This page was generated based on Github’s Documentation. See our welcome page for context and details.
Github Event pull_request_target
#
Github Action Trigger #
| Webhook event payload | Activity types | GITHUB_SHA | GITHUB_REF |
|---|---|---|---|
pull_request | - assigned- unassigned- labeled- unlabeled- opened- edited- closed- reopened- synchronize- converted_to_draft- ready_for_review- locked- unlocked- review_requested- review_request_removed- auto_merge_enabled- auto_merge_disabled | Last commit on the PR base branch | PR base branch |
Note: More than one activity type triggers this event. For information about each activity type, see “Webhook events and payloads.” By default, a workflow only runs when a pull_request_target event’s activity type is opened, synchronize, or reopened. To trigger workflows by different activity types, use the types keyword. For more information, see “Workflow syntax for GitHub Actions.”
Runs your workflow when activity on a pull request in the workflow’s repository occurs. For example, if no activity types are specified, the workflow runs when a pull request is opened or reopened or when the head branch of the pull request is updated.
This event runs in the context of the base of the pull request, rather than in the context of the merge commit, as the pull_request event does. This prevents execution of unsafe code from the head of the pull request that could alter your repository or steal any secrets you use in your workflow. This event allows your workflow to do things like label or comment on pull requests from forks. Avoid using this event if you need to build or run code from the pull request.
To ensure repository security, branches with names that match certain patterns (such as those which look similar to SHAs) may not trigger workflows with the pull_request_target event.
Warning: For workflows that are triggered by the pull_request_target event, the GITHUB_TOKEN is granted read/write repository permission unless the permissions key is specified and the workflow can access secrets, even when it is triggered from a fork. Although the workflow runs in the context of the base of the pull request, you should make sure that you do not check out, build, or run untrusted code from the pull request with this event. Additionally, any caches share the same scope as the base branch. To help prevent cache poisoning, you should not save the cache if there is a possibility that the cache contents were altered. For more information, see “Keeping your GitHub Actions and workflows secure: Preventing pwn requests” on the GitHub Security Lab website.
For example, you can run a workflow when a pull request has been assigned, opened, synchronize, or reopened.
on:
pull_request_target:
types: [assigned, opened, synchronize, reopened]
Running your pull_request_target workflow based on the head or base branch of a pull request
#
You can use the branches or branches-ignore filter to configure your workflow to only run on pull requests that target specific branches.
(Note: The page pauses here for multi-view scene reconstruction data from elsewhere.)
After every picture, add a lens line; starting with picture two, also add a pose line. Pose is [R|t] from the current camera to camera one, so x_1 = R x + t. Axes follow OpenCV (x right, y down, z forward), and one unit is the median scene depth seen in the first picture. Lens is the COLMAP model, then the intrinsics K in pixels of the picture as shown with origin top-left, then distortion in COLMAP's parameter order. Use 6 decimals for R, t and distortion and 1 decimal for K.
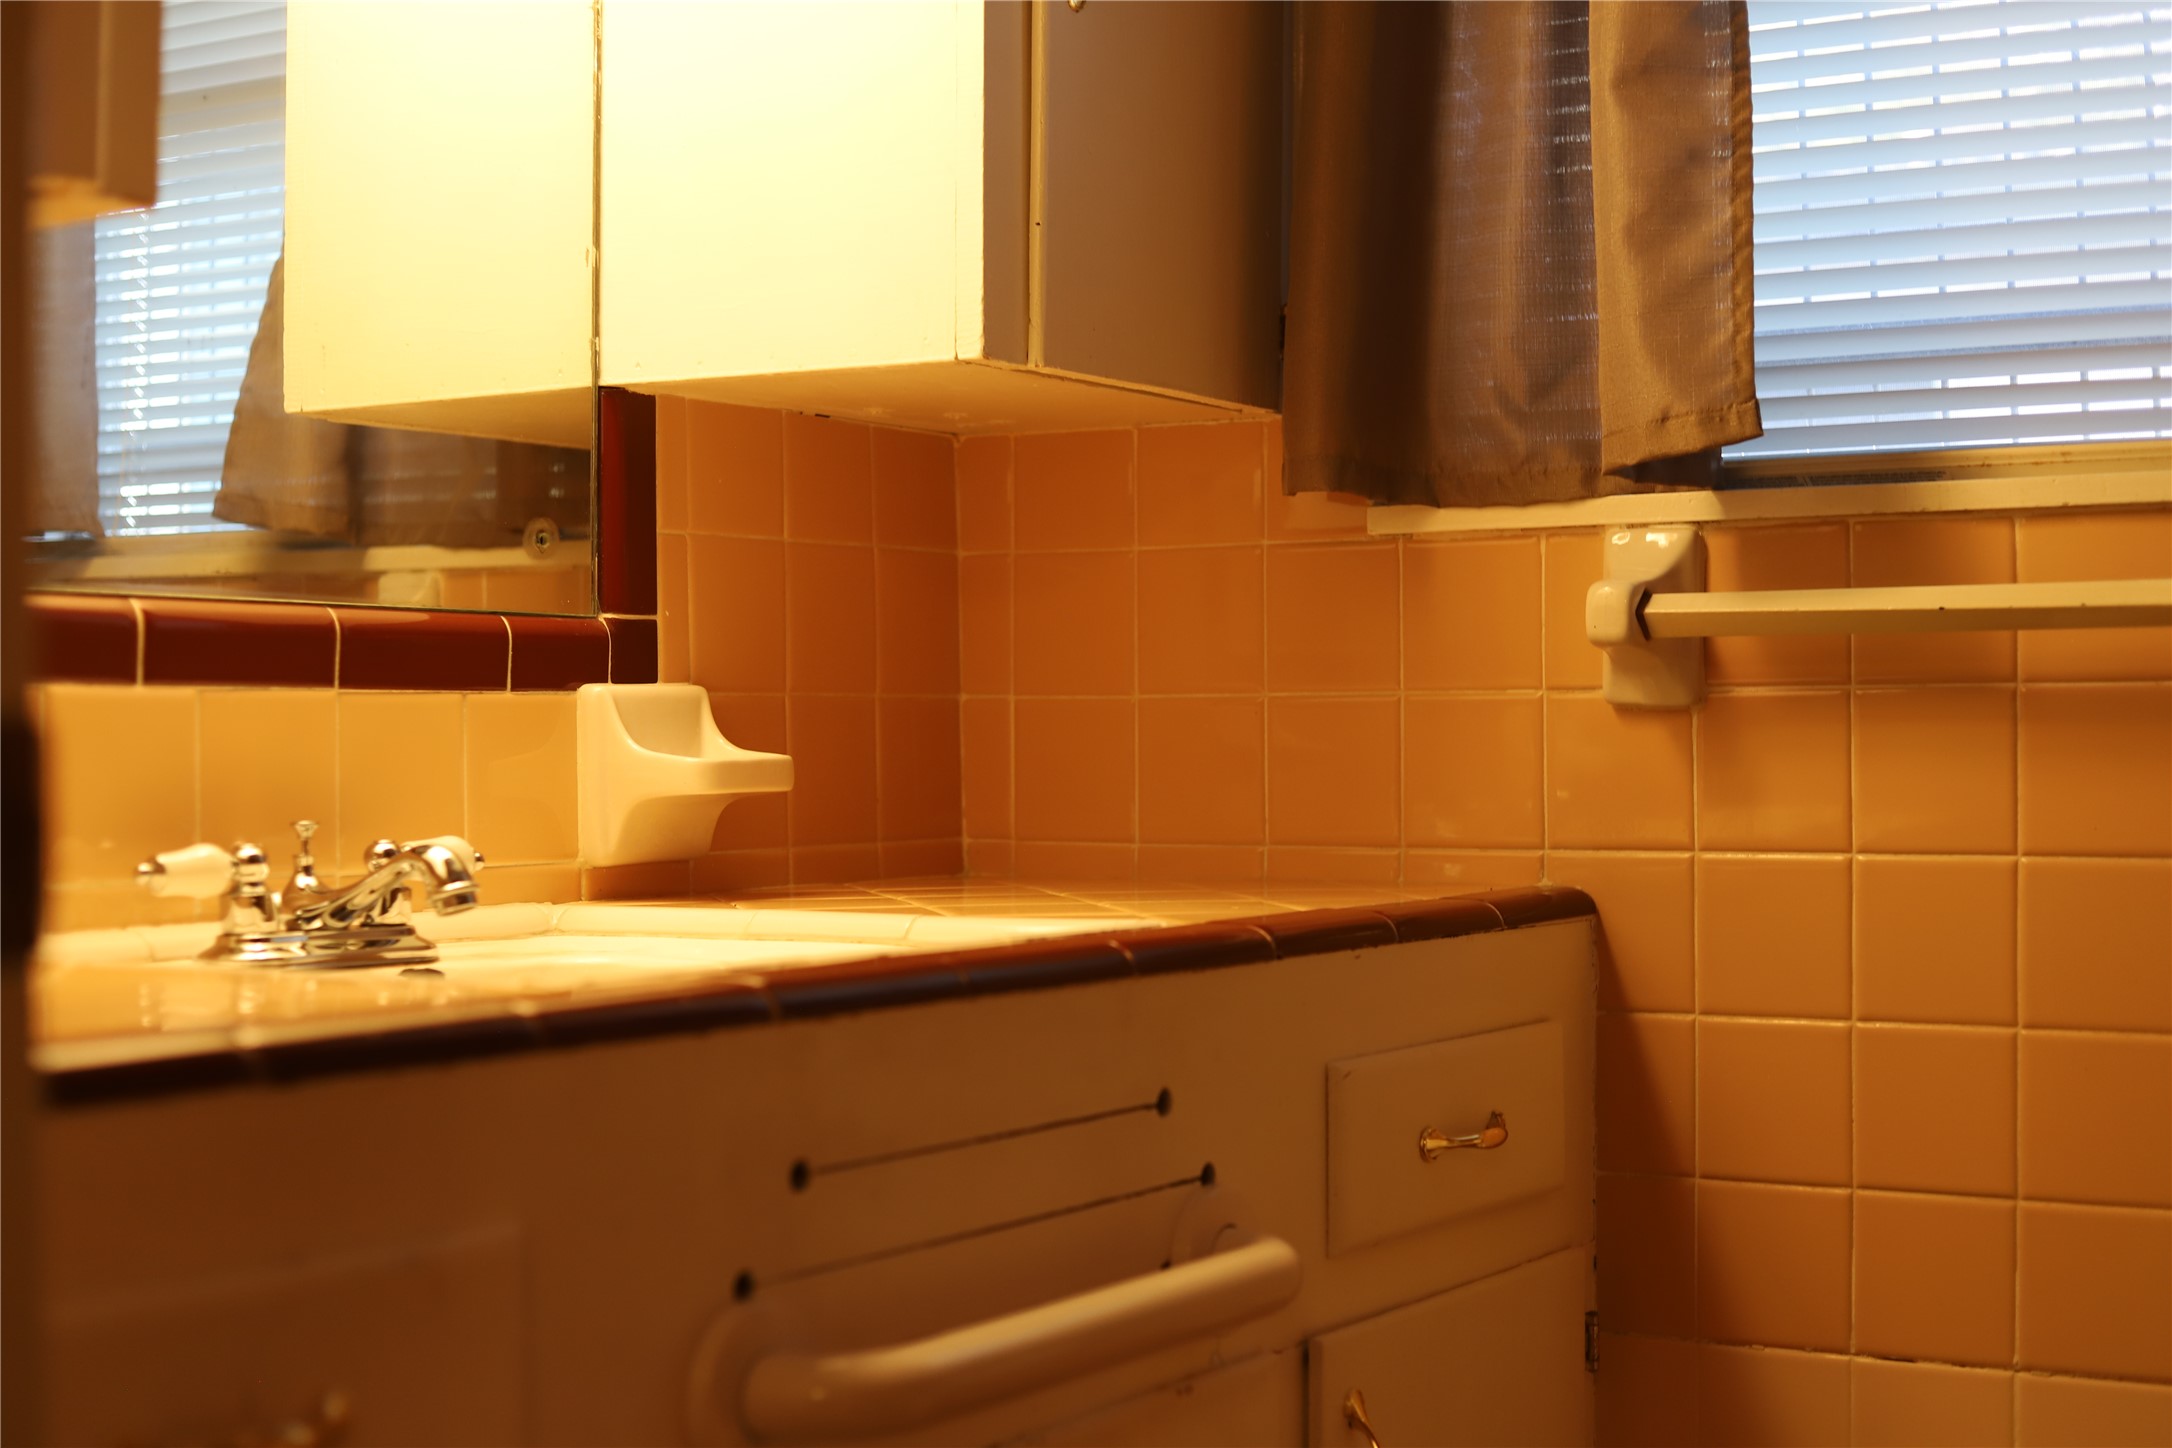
lens RADIAL K [[3200.4, 0, 1086.0], [0, 3200.4, 724.0], [0, 0, 1]] dist [0.332975, -3.652941]
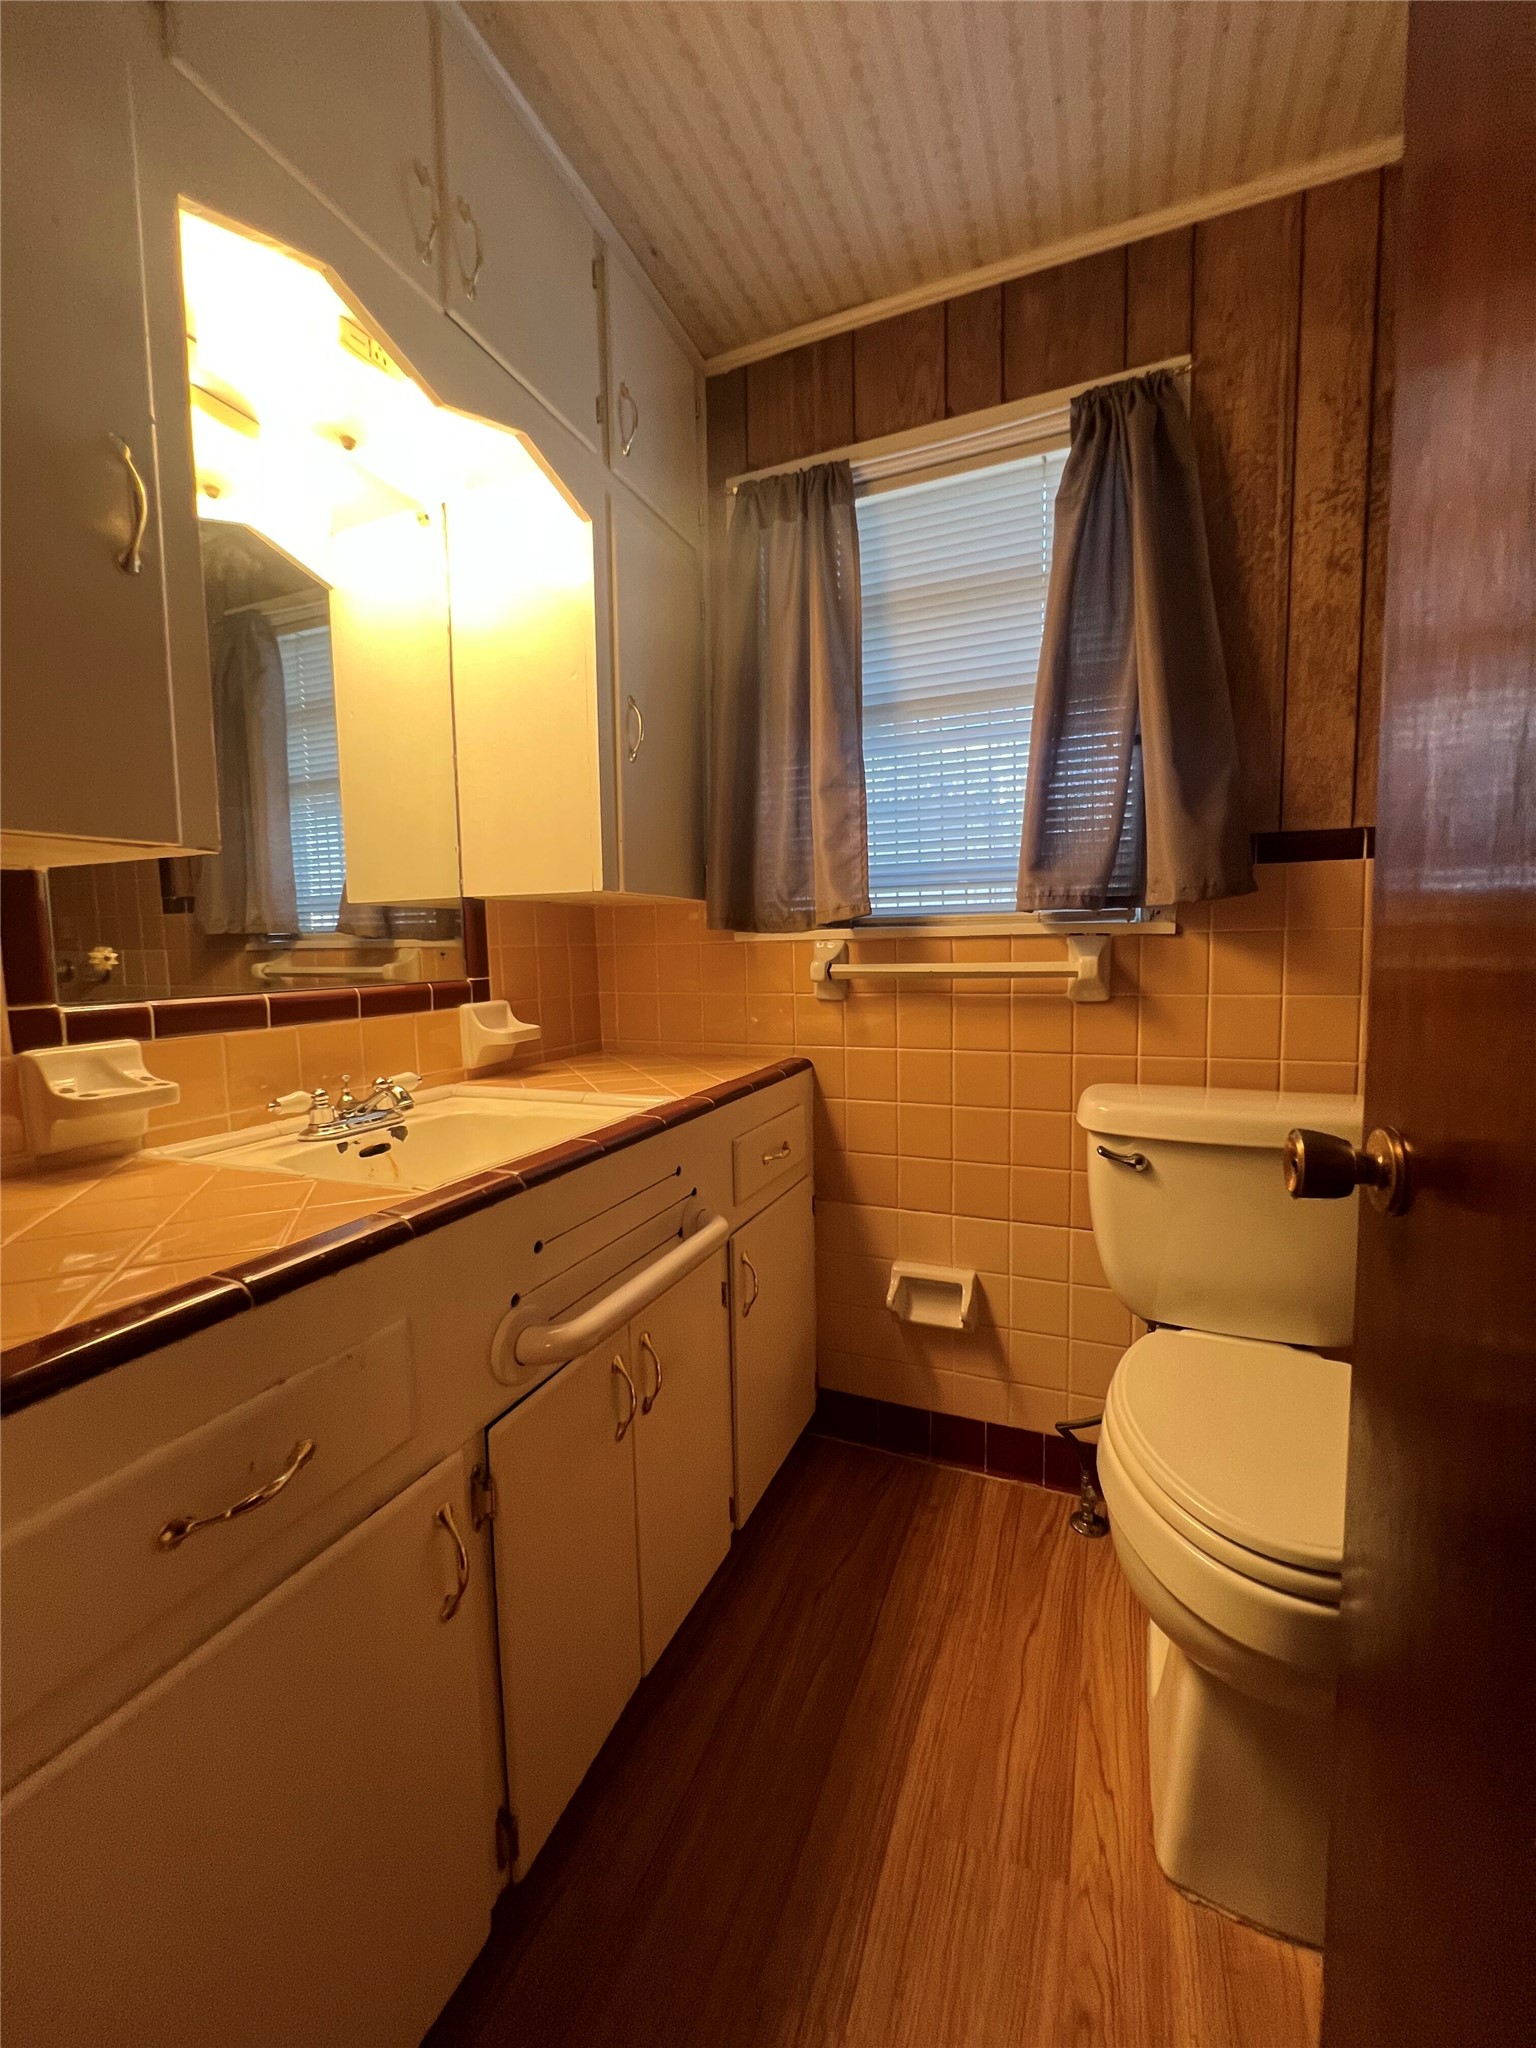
lens RADIAL K [[819.6, 0, 761.4], [0, 819.6, 1033.2], [0, 0, 1]] dist [-0.000346, 0.000040]
pose [[0.988206, -0.030601, 0.150043, -0.005975], [0.014663, 0.994237, 0.106197, -0.058943], [-0.152428, -0.102745, 0.982959, 0.251735]]
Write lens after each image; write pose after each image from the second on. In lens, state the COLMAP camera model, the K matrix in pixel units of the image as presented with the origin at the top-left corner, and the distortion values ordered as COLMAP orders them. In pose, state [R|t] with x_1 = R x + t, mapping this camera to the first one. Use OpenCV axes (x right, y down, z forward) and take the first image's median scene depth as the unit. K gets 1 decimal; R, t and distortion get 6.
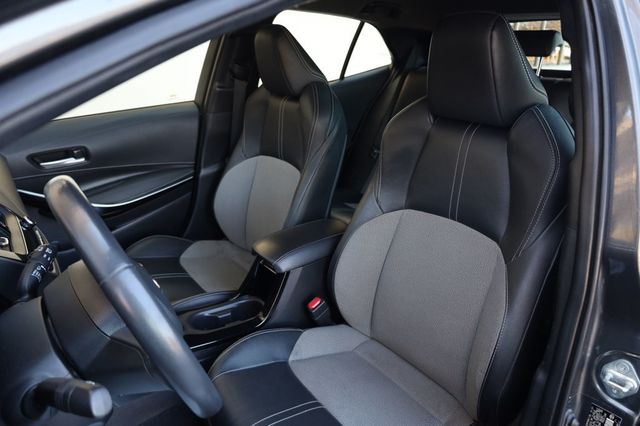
lens RADIAL K [[451.8, 0, 320.0], [0, 451.8, 213.0], [0, 0, 1]] dist [0.003051, -0.000091]
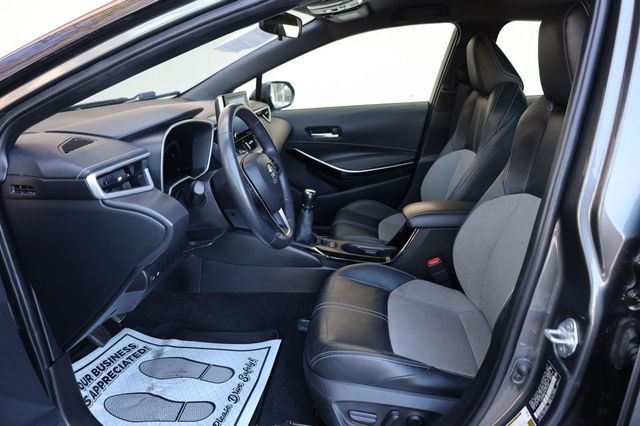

For more information, see “Workflow syntax for GitHub Actions.”
For example, this workflow will run when someone opens a pull request that targets a branch whose name starts with releases/:
on:
pull_request_target:
types:
- opened
branches:
- 'releases/**'
Note: If you use both the branches filter and the paths filter, the workflow will only run when both filters are satisfied. For example, the following workflow will only run when a pull request that includes a change to a JavaScript (.js) file is opened on a branch whose name starts with releases/:
on:
pull_request_target:
types:
- opened
branches:
- 'releases/**'
paths:
- '**.js'
To run a job based on the pull request’s head branch name (as opposed to the pull request’s base branch name), use the github.head_ref context in a conditional. For example, this workflow will run whenever a pull request is opened, but the run_if job will only execute if the head of the pull request is a branch whose name starts with releases/:
on:
pull_request_target:
types:
- opened
jobs:
run_if:
if: startsWith(github.head_ref, 'releases/')
runs-on: ubuntu-latest
steps:
- run: echo "The head of this PR starts with 'releases/'"
Running your pull_request_target workflow based on files changed in a pull request
#
You can use the paths or paths-ignore filter to configure your workflow to run when a pull request changes specific files. For more information, see “Workflow syntax for GitHub Actions.”
For example, this workflow will run when a pull request includes a change to a JavaScript file (.js):
on:
pull_request_target:
paths:
- '**.js'
Note: If you use both the branches filter and the paths filter, the workflow will only run when both filters are satisfied. For example, the following workflow will only run when a pull request that includes a change to a JavaScript (.js) file is opened on a branch whose name starts with releases/:
on:
pull_request_target:
types:
- opened
branches:
- 'releases/**'
paths:
- '**.js'
Running your pull_request_target workflow when a pull request merges
#
When a pull request merges, the pull request is automatically closed. To run a workflow when a pull request merges, use the pull_request_target closed event type along with a conditional that checks the merged value of the event. For example, the following workflow will run whenever a pull request closes. The if_merged job will only run if the pull request was also merged.
on:
pull_request_target:
types:
- closed
jobs:
if_merged:
if: github.event.pull_request.merged == true
runs-on: ubuntu-latest
steps:
- run: |
echo The PR was merged
Event Payload #
This event populates the pull_request payload.